■ INPUT DATA

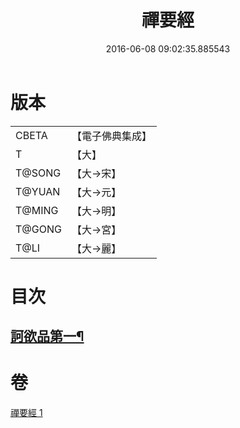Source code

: #+TITLE: 禪要經 
#+DATE: 2016-06-08 09:02:35.885543

* 版本
 |     CBETA|【電子佛典集成】|
 |         T|【大】     |
 |    T@SONG|【大→宋】   |
 |    T@YUAN|【大→元】   |
 |    T@MING|【大→明】   |
 |    T@GONG|【大→宮】   |
 |      T@LI|【大→麗】   |

* 目次
** [[file:KR6i0246_001.txt::001-0237c21][訶欲品第一¶]]

* 卷
[[file:KR6i0246_001.txt][禪要經 1]]

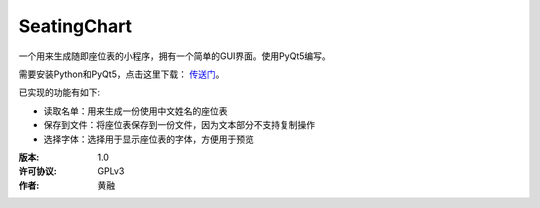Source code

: =============
SeatingChart
=============

一个用来生成随即座位表的小程序，拥有一个简单的GUI界面。使用PyQt5编写。

需要安装Python和PyQt5，点击这里下载： 传送门_。

.. _传送门: www.python.org

已实现的功能有如下:

* 读取名单：用来生成一份使用中文姓名的座位表
* 保存到文件：将座位表保存到一份文件，因为文本部分不支持复制操作
* 选择字体：选择用于显示座位表的字体，方便用于预览

:版本:        1.0
:许可协议:    GPLv3
:作者:        黄融
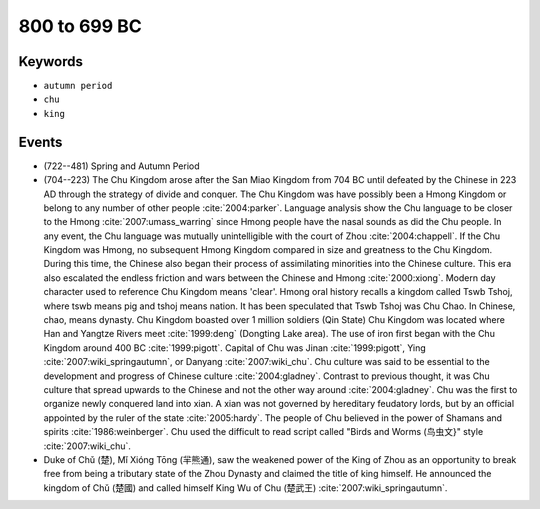800 to 699 BC
=============

Keywords
--------

* ``autumn period``
* ``chu``
* ``king``

Events
------

* (722--481) Spring and Autumn Period
* (704--223) The Chu Kingdom arose after the San Miao Kingdom from 704 BC until defeated by the Chinese in 223 AD through the strategy of divide and conquer. The Chu Kingdom was have possibly been a Hmong Kingdom or belong to any number of other people :cite:`2004:parker`. Language analysis show the Chu language to be closer to the Hmong :cite:`2007:umass_warring` since Hmong people have the nasal sounds as did the Chu people. In any event, the Chu language was mutually unintelligible with the court of Zhou :cite:`2004:chappell`. If the Chu Kingdom was Hmong, no subsequent Hmong Kingdom compared in size and greatness to the Chu Kingdom. During this time, the Chinese also began their process of assimilating minorities into the Chinese culture. This era also escalated the endless friction and wars between the Chinese and Hmong :cite:`2000:xiong`. Modern day character used to reference Chu Kingdom means 'clear'. Hmong oral history recalls a kingdom called Tswb Tshoj, where tswb means pig and tshoj means nation. It has been speculated that Tswb Tshoj was Chu Chao. In Chinese, chao, means dynasty. Chu Kingdom boasted over 1 million soldiers (Qin State) Chu Kingdom was located where Han and Yangtze Rivers meet :cite:`1999:deng` (Dongting Lake area). The use of iron first began with the Chu Kingdom around 400 BC :cite:`1999:pigott`. Capital of Chu was Jinan :cite:`1999:pigott`, Ying :cite:`2007:wiki_springautumn`, or Danyang :cite:`2007:wiki_chu`. Chu culture was said to be essential to the development and progress of Chinese culture :cite:`2004:gladney`. Contrast to previous thought, it was Chu culture that spread upwards to the Chinese and not the other way around :cite:`2004:gladney`. Chu was the first to organize newly conquered land into xian. A xian was not governed by hereditary feudatory lords, but by an official appointed by the ruler of the state :cite:`2005:hardy`. The people of Chu believed in the power of Shamans and spirits :cite:`1986:weinberger`. Chu used the difficult to read script called "Birds and Worms (鸟虫文}" style :cite:`2007:wiki_chu`.
* Duke of Chǔ (楚), Mǐ Xióng Tōng (羋熊通), saw the weakened power of the King of Zhou as an opportunity to break free from being a tributary state of the Zhou Dynasty and claimed the title of king himself. He announced the kingdom of Chǔ (楚國) and called himself King Wu of Chu (楚武王) :cite:`2007:wiki_springautumn`.
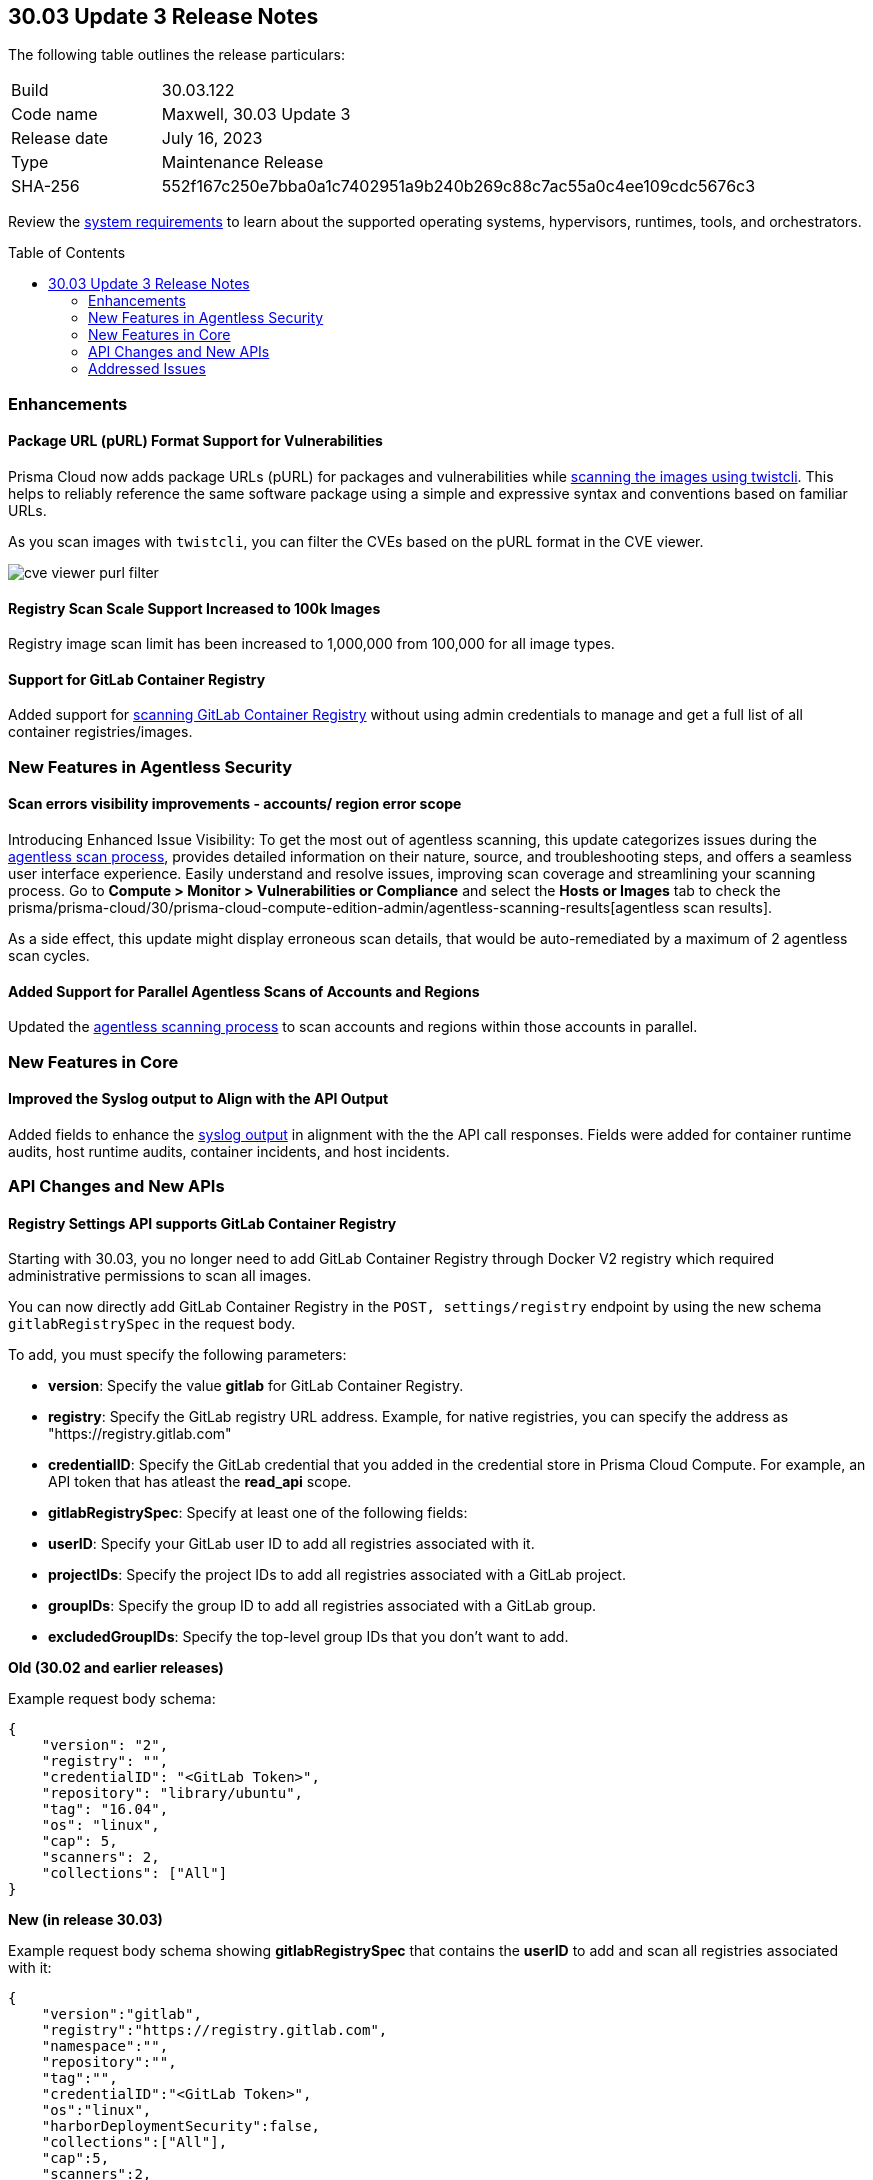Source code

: :toc: macro
== 30.03 Update 3 Release Notes

The following table outlines the release particulars:

[cols="1,4"]
|===
|Build
|30.03.122

|Code name
|Maxwell, 30.03 Update 3

|Release date
|July 16, 2023

|Type
|Maintenance Release

|SHA-256
|552f167c250e7bba0a1c7402951a9b240b269c88c7ac55a0c4ee109cdc5676c3
|===

Review the https://docs.paloaltonetworks.com/prisma/prisma-cloud/30/prisma-cloud-compute-edition-admin/install/system_requirements[system requirements] to learn about the supported operating systems, hypervisors, runtimes, tools, and orchestrators.

//You can download the release image from the Palo Alto Networks Customer Support Portal, or use a program or script (such as curl, wget) to download the release image directly from our CDN: 
//
// LINK

toc::[]

//[#cve-coverage-update]
//=== CVE Coverage Update

[#enhancements]
=== Enhancements
//CWP-47358
==== Package URL (pURL) Format Support for Vulnerabilities

Prisma Cloud now adds package URLs (pURL) for packages and vulnerabilities while https://docs.paloaltonetworks.com/prisma/prisma-cloud/prisma-cloud-admin-compute/tools/twistcli_scan_images[scanning the images using twistcli]. This helps to reliably reference the same software package using a simple and expressive syntax and conventions based on familiar URLs.

As you scan images with `twistcli`, you can filter the CVEs based on the pURL format in the CVE viewer.

image::cve-viewer-purl-filter.png[scale=60]

//CWP-44490
==== Registry Scan Scale Support Increased to 100k Images

Registry image scan limit has been increased to 1,000,000 from 100,000 for all image types.

//CWP-29369
==== Support for GitLab Container Registry

Added support for https://docs.paloaltonetworks.com/prisma/prisma-cloud/30/prisma-cloud-compute-edition-admin/vulnerability_management/registry_scanning/scan-gitlab[scanning GitLab Container Registry] without using admin credentials to manage and get a full list of all container registries/images.

[#new-features-agentless-security]
=== New Features in Agentless Security

//CWP-44086
==== Scan errors visibility improvements - accounts/ region error scope

Introducing Enhanced Issue Visibility: To get the most out of agentless scanning, this update categorizes issues during the https://docs.paloaltonetworks.com/prisma/prisma-cloud/30/prisma-cloud-compute-edition-admin/agentless-scanning[agentless scan process], provides detailed information on their nature, source, and troubleshooting steps, and offers a seamless user interface experience. Easily understand and resolve issues, improving scan coverage and streamlining your scanning process.
Go to *Compute > Monitor > Vulnerabilities or Compliance* and select the *Hosts or Images* tab to check the prisma/prisma-cloud/30/prisma-cloud-compute-edition-admin/agentless-scanning-results[agentless scan results].

As a side effect, this update might display erroneous scan details, that would be auto-remediated by a maximum of 2 agentless scan cycles.

//CWP-48291
==== Added Support for Parallel Agentless Scans of Accounts and Regions

Updated the https://docs.paloaltonetworks.com/prisma/prisma-cloud/30/prisma-cloud-compute-edition-admin/agentless-scanning#scanning-process[agentless scanning process] to scan accounts and regions within those accounts in parallel.

[#new-features-core]
=== New Features in Core

//CWP-43053
==== Improved the Syslog output to Align with the API Output

Added fields to enhance the https://docs.paloaltonetworks.com/prisma/prisma-cloud/30/prisma-cloud-compute-edition-admin/audit/logging[syslog output] in alignment with the the API call responses. Fields were added for container runtime audits, host runtime audits, container incidents, and host incidents.

//[#new-features-host-security]
//=== New Features in Host Security

//[#new-features-serverless]
//=== New Features in Serverless

//[#new-features-waas]
//=== New Features in WAAS

[#api-changes]
=== API Changes and New APIs

//CWP-29369 and CWP-49652
==== Registry Settings API supports GitLab Container Registry

Starting with 30.03, you no longer need to add GitLab Container Registry through Docker V2 registry which required administrative permissions to scan all images.

You can now directly add GitLab Container Registry in the `POST, settings/registry` endpoint by using the new schema `gitlabRegistrySpec` in the request body.

To add, you must specify the following parameters:

* *version*:  Specify the value *gitlab* for GitLab Container Registry.
* *registry*: Specify the GitLab registry URL address. Example, for native registries, you can specify the address as "https://registry.gitlab.com" 
* *credentialID*: Specify the GitLab credential that you added in the credential store in Prisma Cloud Compute. For example, an API token that has atleast the *read_api* scope.
* *gitlabRegistrySpec*: Specify at least one of the following fields:

    * *userID*: Specify your GitLab user ID to add all registries associated with it.
    * *projectIDs*: Specify the project IDs to add all registries associated with a GitLab project.
    * *groupIDs*: Specify the group ID to add all registries associated with a GitLab group.
    * *excludedGroupIDs*: Specify the top-level group IDs that you don't want to add.

*Old (30.02 and earlier releases)* 

Example request body schema:

[source,json]
----
{
    "version": "2",
    "registry": "",
    "credentialID": "<GitLab Token>",
    "repository": "library/ubuntu",
    "tag": "16.04",
    "os": "linux",
    "cap": 5,
    "scanners": 2,
    "collections": ["All"]
}
----

*New (in release 30.03)*

Example request body schema showing *gitlabRegistrySpec* that contains the *userID* to add and scan all registries associated with it:

[source,json]
----
{
    "version":"gitlab",
    "registry":"https://registry.gitlab.com",
    "namespace":"",
    "repository":"",
    "tag":"",
    "credentialID":"<GitLab Token>",
    "os":"linux",
    "harborDeploymentSecurity":false,
    "collections":["All"],
    "cap":5,
    "scanners":2,
    "versionPattern":"",
    "gitlabRegistrySpec":{"userID":"14631394"}
}
----

//[#breaking-api-changes]
//=== Breaking Changes in API

//[#deprecation-notice]
//=== Deprecation Notice

[#addressed-issues]
=== Addressed Issues

//CWP-49610
==== Dangling Disks after Scanner Terminates

Fixed an issue in Azure API that left the disks created by the agentless scanning process in a dangling state once the scanner VM was terminated.
With this release, the dangling disks are explicitly deleted after the agentless scanner terminates leaving no resources unattached.

//[#backward-compatibility]
//=== Backward Compatibility for New Features

//[#change-in-behavior]
//=== Change in Behavior

//==== Breaking fixes compare with SaaS RN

■ EXERCISE PROMPT
From the records, copy out each line that includes the string "filter".

■ ANSWER AREA
As you scan images with `twistcli`, you can filter the CVEs based on the pURL format in the CVE viewer.
image::cve-viewer-purl-filter.png[scale=60]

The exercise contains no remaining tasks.